Fig. 3. Parallel changes in allele frequency across three countries.

(a) Venn diagram showing the overlap of the 1000 SNPs with the highest changes in allele frequency between modern and historical samples (F_ST) in France, the UK, and Australia. Numbers in black show the observed number of SNPs and numbers in red show the expected overlap after 1000 random permutations of modern and historical samples within each country. (b) Scaled histogram of the F_ST values in the three countries. Bars with dark colours reflect SNPs that are in the top 1000 in both of the other two countries. Bars with light colours are SNPs that are in the top 1000 of only one of the other countries. Grey bars are all the remaining SNPs. (c) Genome-wide selection scan based on allele frequency changes after the introduction of myxomatosis. (supplementary methods, Equation 5; the strength of selection in each population is allowed to vary independently) (d) Selection scan testing whether selection has acted in all three populations (positive values) or just one population (negative values; supplementary methods, Equation 6). (c and d) Y-axis shows likelihood ratio statistic of each model. Orange dotted line shows genome-wide 95% significance threshold from permuting sample collection dates within each country. Shaded boxes show SNPs located in the highlighted genes. Different shades of blue show chromosomes. (e) Mean of the posterior distribution of the derived allele frequency as a function of time for the IFN-α21A and FCRL3 loci from the Bayesian selection analysis (additive model). 95% credible intervals are shaded. Triangles across the bottom represent years of samples (only samples post-1940 are shown). Dotted lines show dates of first reports of MYXV and RHDV. List of the top 1000 SNPs for all figures is available in Files S2, S3, and S4.

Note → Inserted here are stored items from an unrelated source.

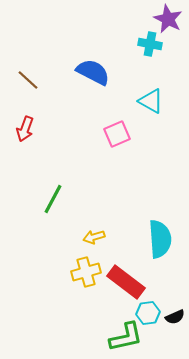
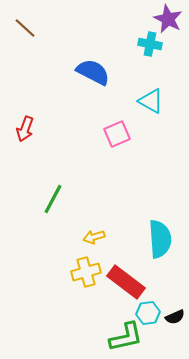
brown line: moved 3 px left, 52 px up
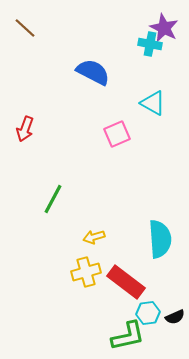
purple star: moved 4 px left, 9 px down
cyan triangle: moved 2 px right, 2 px down
green L-shape: moved 2 px right, 1 px up
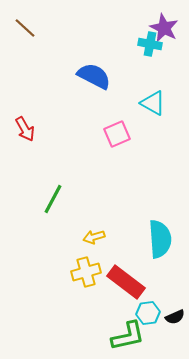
blue semicircle: moved 1 px right, 4 px down
red arrow: rotated 50 degrees counterclockwise
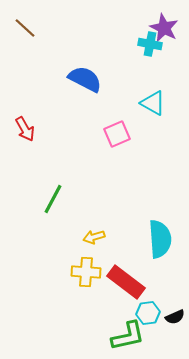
blue semicircle: moved 9 px left, 3 px down
yellow cross: rotated 20 degrees clockwise
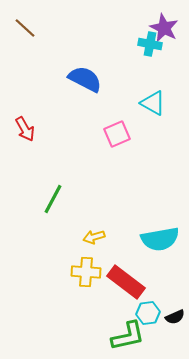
cyan semicircle: rotated 84 degrees clockwise
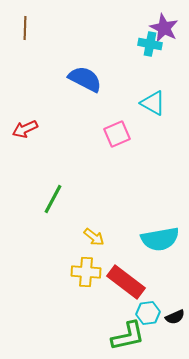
brown line: rotated 50 degrees clockwise
red arrow: rotated 95 degrees clockwise
yellow arrow: rotated 125 degrees counterclockwise
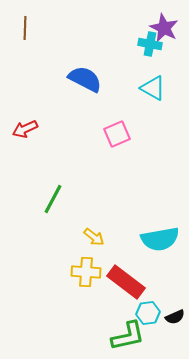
cyan triangle: moved 15 px up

Fig. 4. The effect of IFN-α21A and VPS4 on viral titres.

(a and b) wild-type (IFN-α21A, grey bars) and variant (varIFN-α21A, yellow bars) IFN-α21A were added at different concentrations to cell culture before infection with (a) MYXV-M029KO and (b) vesicular stomatitis virus (VSV). Viral titre was measured 1-hour post-infection (blue bars) and 24/48 hours post infection (orange bars). Error bars show standard error of the mean. Statistical significance between wild and mutated interferon treatments was inferred with a Student's t-test across three replicate assays (* P<0.05; ** P<0.01). (c) HEK293 cell lines stably expressing the wild-type isoform of human VPS4 (wild-type) or a dominant-negative VPS4 (EQ Mutant) under the control of ponasterone A (PonA). The HEK293 non-transfected cell line (Parental) was included as an additional control. Cells were either untreated (PonA-) or pre-treated (PonA+) with 1 µM PonA for 20-24 hours and then infected with wild-type MYXV expressing a red fluorescent protein (vMyx-tdTomato) at a multiplicity of infection (MOI) 10. The percentage of infected cells (tdTomato+) was assessed by flow cytometry. Error bars show standard error of the mean. (d) Fluorescence microscope images of VPS4 wild-type and VPS4 EQ mutant HEK293 cells pre-treated with PonA (20-24 hours), 48 hours post-infection with vMyx-tdTomato (MOI 10). The live cell images were taken using an inverted fluorescence microscope at 10x magnification. FFU, focus forming unit.